Al hilo de mi oración de ayer, seguimos con los signos inminentes no solo de la liberación que nos ofreces, sino de la cercanía de tu reino. Cercanía que siempre, siempre, está presente en nuestra vida, que se hace presencia cotidiana, llamada a vivir en la alegría de tu evangelio, vueltos a ti, en pura verdad.

Alzad la cabeza

27 de noviembre
Jueves XXXIV

Lc 21,20-28 Levantaos, alzad la cabeza, se acerca vuestra liberación

Es la llamada que nos haces, al final del año litúrgico, al inicio de un tiempo nuevo, que siempre, siempre, está comenzando. Nos llamas a salir del amodorramiento, a erguir nuestra cabeza en actitud de atención y vigilia, a comprender que estás cerca y nos estás ofreciendo un momento de liberación…gracias, Señor, porque siempre me liberas, sobretodo de mí mismo.

Bendecid

26 de noviembre
Miércoles XXIV

Dn 3 Bendecid al Señor

El cántico de Daniel invita a toda la creación, obra de tus manos, a bendecirte. Buen día hoy, mientras leemos el salmo responsorial, para entrar en una letanía de bendiciones.

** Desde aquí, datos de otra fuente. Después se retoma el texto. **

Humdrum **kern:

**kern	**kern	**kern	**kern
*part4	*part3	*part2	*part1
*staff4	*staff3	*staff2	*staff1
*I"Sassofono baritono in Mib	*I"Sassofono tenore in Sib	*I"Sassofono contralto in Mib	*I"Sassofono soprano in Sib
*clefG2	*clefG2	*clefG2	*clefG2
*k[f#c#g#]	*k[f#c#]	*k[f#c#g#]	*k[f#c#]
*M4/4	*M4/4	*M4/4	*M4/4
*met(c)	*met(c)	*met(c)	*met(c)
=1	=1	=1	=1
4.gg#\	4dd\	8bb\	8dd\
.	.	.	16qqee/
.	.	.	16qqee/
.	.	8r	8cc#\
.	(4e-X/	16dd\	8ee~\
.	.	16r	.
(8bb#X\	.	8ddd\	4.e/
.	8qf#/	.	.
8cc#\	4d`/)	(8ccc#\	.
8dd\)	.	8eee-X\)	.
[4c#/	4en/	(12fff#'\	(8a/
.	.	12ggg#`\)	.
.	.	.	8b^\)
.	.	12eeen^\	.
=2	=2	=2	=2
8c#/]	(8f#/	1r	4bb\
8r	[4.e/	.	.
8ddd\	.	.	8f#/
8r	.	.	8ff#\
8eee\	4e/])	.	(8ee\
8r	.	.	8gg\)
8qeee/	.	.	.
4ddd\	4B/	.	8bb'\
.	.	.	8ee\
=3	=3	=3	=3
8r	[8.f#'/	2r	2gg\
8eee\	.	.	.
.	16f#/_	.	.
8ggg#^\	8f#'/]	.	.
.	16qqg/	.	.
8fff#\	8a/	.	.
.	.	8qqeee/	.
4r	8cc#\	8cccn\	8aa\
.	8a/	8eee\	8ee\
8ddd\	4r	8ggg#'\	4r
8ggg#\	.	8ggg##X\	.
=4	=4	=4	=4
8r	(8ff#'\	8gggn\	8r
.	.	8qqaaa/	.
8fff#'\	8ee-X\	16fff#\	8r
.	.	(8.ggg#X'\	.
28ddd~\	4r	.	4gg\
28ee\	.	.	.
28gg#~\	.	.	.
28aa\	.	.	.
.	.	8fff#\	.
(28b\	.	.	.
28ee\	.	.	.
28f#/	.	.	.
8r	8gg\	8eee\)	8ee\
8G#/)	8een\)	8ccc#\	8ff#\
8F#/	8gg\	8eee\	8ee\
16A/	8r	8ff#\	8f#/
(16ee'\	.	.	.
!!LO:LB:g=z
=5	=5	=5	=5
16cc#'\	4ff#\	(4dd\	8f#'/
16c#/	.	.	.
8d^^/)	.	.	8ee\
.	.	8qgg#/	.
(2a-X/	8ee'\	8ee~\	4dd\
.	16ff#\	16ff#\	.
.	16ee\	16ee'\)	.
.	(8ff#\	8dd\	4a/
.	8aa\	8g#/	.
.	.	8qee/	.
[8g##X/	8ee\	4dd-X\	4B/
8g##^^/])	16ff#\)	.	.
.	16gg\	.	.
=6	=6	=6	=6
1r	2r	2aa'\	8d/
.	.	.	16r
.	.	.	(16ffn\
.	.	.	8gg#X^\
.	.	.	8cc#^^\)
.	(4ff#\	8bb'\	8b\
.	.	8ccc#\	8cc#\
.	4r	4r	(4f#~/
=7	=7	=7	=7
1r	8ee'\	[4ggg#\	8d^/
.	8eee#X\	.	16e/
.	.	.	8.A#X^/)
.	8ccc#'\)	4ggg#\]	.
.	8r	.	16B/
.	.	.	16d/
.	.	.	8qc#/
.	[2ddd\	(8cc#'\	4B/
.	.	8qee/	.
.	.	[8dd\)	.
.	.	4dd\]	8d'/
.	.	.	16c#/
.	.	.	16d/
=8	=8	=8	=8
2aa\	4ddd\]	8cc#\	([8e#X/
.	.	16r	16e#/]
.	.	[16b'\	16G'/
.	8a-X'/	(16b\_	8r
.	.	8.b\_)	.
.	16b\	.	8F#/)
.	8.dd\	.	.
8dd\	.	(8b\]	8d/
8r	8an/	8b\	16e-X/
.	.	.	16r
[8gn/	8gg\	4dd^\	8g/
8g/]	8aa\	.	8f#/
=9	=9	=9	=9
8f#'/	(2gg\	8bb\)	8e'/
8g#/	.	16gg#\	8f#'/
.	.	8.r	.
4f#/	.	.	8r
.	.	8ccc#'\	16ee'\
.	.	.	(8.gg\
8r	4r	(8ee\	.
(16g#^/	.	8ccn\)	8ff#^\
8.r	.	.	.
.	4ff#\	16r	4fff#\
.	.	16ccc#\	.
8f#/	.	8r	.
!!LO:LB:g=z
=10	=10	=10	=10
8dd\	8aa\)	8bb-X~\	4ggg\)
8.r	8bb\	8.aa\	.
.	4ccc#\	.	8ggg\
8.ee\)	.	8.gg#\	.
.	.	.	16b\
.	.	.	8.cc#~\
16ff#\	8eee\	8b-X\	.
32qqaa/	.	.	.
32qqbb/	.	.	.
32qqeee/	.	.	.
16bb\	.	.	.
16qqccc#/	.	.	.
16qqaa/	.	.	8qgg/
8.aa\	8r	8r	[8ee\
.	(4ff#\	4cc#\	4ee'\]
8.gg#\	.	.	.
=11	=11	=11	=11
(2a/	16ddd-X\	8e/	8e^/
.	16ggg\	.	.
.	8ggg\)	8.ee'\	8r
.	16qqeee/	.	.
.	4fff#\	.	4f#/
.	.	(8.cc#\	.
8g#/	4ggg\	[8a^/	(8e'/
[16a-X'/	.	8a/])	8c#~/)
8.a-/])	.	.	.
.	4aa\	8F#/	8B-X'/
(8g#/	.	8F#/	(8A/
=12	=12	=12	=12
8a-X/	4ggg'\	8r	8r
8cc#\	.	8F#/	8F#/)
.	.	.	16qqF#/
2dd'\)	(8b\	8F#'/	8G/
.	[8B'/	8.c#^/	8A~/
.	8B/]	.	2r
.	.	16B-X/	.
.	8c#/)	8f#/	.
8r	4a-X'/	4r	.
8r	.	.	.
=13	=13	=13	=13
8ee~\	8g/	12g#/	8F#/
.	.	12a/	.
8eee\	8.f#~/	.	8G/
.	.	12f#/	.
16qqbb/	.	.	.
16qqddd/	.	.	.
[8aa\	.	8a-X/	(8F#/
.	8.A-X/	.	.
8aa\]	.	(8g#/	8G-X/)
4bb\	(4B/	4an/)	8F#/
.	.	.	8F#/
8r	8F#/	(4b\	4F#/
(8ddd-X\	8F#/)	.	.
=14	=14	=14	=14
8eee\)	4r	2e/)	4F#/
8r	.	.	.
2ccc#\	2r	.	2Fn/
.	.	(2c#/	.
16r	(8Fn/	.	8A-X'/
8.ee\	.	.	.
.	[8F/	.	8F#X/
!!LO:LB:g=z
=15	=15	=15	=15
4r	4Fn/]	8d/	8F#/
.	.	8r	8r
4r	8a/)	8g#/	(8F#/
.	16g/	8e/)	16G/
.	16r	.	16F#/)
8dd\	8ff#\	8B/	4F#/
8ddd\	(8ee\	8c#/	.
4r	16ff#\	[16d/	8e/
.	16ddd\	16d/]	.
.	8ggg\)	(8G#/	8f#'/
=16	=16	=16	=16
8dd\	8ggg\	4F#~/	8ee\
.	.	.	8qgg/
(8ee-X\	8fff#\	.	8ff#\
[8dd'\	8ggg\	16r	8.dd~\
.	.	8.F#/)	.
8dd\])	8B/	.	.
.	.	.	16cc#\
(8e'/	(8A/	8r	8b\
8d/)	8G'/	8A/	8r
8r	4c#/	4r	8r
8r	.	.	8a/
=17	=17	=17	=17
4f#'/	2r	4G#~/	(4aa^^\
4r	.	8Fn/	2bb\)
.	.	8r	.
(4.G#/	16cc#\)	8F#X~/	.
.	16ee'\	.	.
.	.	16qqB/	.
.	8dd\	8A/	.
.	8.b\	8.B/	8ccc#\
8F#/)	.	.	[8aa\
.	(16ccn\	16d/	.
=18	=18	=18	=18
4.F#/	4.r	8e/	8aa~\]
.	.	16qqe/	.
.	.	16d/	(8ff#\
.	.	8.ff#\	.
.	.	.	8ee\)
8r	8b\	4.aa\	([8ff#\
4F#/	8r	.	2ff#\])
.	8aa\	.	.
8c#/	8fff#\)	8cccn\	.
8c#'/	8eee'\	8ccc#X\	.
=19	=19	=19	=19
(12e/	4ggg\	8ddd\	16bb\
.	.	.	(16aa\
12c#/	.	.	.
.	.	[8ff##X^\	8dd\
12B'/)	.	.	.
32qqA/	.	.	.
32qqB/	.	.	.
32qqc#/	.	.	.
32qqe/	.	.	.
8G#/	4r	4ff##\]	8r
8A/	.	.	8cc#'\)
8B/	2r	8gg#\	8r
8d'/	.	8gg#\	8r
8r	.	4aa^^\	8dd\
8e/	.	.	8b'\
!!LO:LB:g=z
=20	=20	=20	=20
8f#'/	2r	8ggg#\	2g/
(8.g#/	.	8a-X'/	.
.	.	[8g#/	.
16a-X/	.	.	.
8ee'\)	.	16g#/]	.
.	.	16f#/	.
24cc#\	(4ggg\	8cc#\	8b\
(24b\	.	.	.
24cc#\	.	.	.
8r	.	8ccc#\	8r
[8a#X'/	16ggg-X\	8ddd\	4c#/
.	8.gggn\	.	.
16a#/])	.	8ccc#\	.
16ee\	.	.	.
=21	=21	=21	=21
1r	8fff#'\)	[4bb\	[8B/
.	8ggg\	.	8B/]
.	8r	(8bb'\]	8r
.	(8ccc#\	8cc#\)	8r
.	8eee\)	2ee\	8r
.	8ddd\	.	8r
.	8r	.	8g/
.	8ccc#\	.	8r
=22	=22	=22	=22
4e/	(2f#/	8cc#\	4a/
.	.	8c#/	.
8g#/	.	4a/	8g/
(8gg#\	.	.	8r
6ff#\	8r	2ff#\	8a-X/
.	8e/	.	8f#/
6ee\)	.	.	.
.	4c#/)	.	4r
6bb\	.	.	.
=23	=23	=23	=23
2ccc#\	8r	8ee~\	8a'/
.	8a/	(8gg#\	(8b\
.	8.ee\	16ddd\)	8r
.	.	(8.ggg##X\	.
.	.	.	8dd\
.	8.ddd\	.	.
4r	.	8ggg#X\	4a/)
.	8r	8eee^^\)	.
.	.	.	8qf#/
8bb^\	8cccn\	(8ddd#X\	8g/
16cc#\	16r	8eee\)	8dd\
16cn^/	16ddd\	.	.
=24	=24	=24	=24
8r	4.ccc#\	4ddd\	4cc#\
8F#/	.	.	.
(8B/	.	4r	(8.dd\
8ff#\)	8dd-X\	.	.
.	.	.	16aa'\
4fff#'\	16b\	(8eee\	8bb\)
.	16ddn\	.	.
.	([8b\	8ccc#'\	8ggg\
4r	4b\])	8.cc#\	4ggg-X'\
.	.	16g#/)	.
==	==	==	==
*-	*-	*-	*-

Que todas tus criaturas de bendigan, Señor, quete alaben tus fieles…. Tú, el Dios que bendice, seas alabado y bendito por los siglos.

Desmoronamiento

25 de noviembre
Martes XXXIV

Dn 2, 31-45 Una piedra se desprendió sin intervención humana

Una piedra hace que se desmorone la estatua de oro, plata, bronce, hierro y pies de barro. Una piedra que se desprende sin intervención humana. Pensamos que todo lo controlamos, que todo lo dominamos, que todo lo podemos, con este deseo nuestro de omnipotencia narcisista. Pero no es así. La estatua cae, los imperios se derrumban, todo desaparece. Menos tu presencia amorosa, que guía la historia.